Les experts ne connaissent qu’une partie de la solution. Les communautés locales doivent être associées, non seulement en étant mieux informées mais aussi en étant consultées pour que leur point de vue remonte jusqu’aux autorités, a-t-il expliqué.

M. Grover a souligné que l’accident de Fukushima de mars 2011, intervenu après un séisme de magnitude 9 et un tsunami géant, avait une cause humaine, répétant une formule du rapport final d’experts mandatés par Parlement japonais sur le sujet.

 

Il a ajouté que l’incapacité du gouvernement et de la compagnie gérante de la centrale accidentée, Tokyo Electric Power (Tepco), à communiquer des informations exactes sur le niveau des radiations dans les premières semaines de la crise avait aggravé le problème.

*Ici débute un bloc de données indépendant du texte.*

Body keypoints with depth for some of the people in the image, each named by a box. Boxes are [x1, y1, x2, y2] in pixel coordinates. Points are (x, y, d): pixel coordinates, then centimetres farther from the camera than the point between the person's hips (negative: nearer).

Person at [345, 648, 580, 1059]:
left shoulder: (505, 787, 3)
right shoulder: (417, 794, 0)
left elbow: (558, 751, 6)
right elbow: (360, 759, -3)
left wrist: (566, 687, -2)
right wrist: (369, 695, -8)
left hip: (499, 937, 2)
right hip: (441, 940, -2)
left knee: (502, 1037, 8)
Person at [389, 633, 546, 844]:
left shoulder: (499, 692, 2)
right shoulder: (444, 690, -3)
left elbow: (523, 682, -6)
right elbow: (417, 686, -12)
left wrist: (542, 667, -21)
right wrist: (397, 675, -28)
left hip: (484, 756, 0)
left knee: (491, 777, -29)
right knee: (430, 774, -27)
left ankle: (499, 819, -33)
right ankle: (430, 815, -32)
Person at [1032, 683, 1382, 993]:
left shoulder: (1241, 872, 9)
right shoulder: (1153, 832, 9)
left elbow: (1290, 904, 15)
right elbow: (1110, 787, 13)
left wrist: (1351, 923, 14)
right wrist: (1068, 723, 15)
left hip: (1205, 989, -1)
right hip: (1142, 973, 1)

Le rapporteur de l’ONU a notamment mis en exergue l’écart entre le taux de radiations obligeant à l’évacuation des riverains, fixé à 20 millisieverts par an au Japon dans un premier temps, contre 5 millisieverts par an fixés autour de Tchernobyl (Ukraine) après l’accident nucléaire de 1986.

Cette décision nippone a créé de la confusion parmi la population et a augmenté la méfiance des riverains à l’encontre des statistiques et des décisions du gouvernement, a déploré M. Grover.

Une centaine de milliers de personnes ont été évacuées des environs de la centrale de Fukushima dans les semaines suivant l’accident.